I really enjoyed using the BopPad. Unlike devices such as the Wavedrum and Handsonic, it’s entirely dependent on external sound sources, but with careful programming it’s possible to create stunning patches that respond incredibly sensitively to both dynamics and positional touches. The hardware is light and extremely durable (watch the YouTube video where it’s run over by a truck!), which makes it ideal for travelling or using live.
From a physical perspective, the BopPad couldn’t be simpler, but from a playing and performance point of view it’s extremely powerful. I use a number of percussion controllers and the BopPad offers playability, sensitivity and functionality to compare with any of them. The elastomer surface that covers the smart fabric feels very much like a practice pad when played with sticks, but works equally well with the more delicate touch of hands or fingers. Pressure and radius messages are transmitted smoothly and evenly as you press the pad or move your fingers around each quadrant, and allow for very expressive playing techniques.

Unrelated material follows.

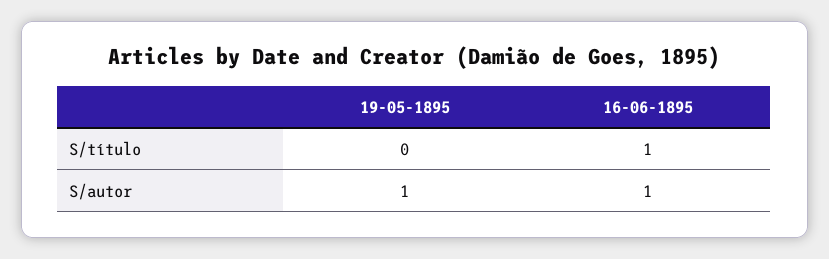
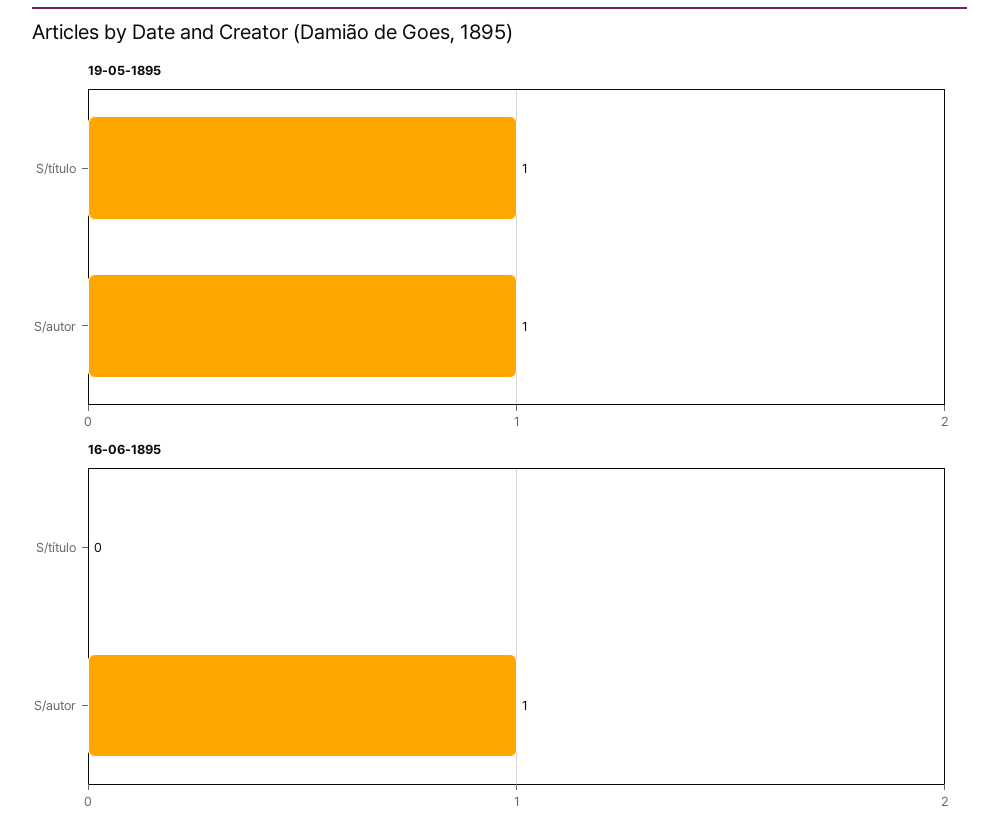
19-05-1895, S/título: 0 -> 1
16-06-1895, S/título: 1 -> 0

For percussionists and non-percussionists alike, playing a sound source using something like the BopPad rather than a conventional keyboard can be a very creative process, inviting expression and techniques you perhaps wouldn’t normally use. At only £179$199, this is a great addition to any percussionist’s or programmer’s arsenal.
The BopPad works perfectly placed on a desktop or any flat surface, but KMI also produce a lightweight, anodised aluminum mount (£29$29) that connects to a cymbal stand, providing a convenient way to incorporate a BopPad into your drum kit.
Interfacing the BopPad with stand-alone MIDI instruments can be achieved using the KMI MIDI Expander (£59$59). Connect the BopPad via its mini USB connection and you can transmit and receive MIDI information via standard five-pin DIN MIDI In and Out ports.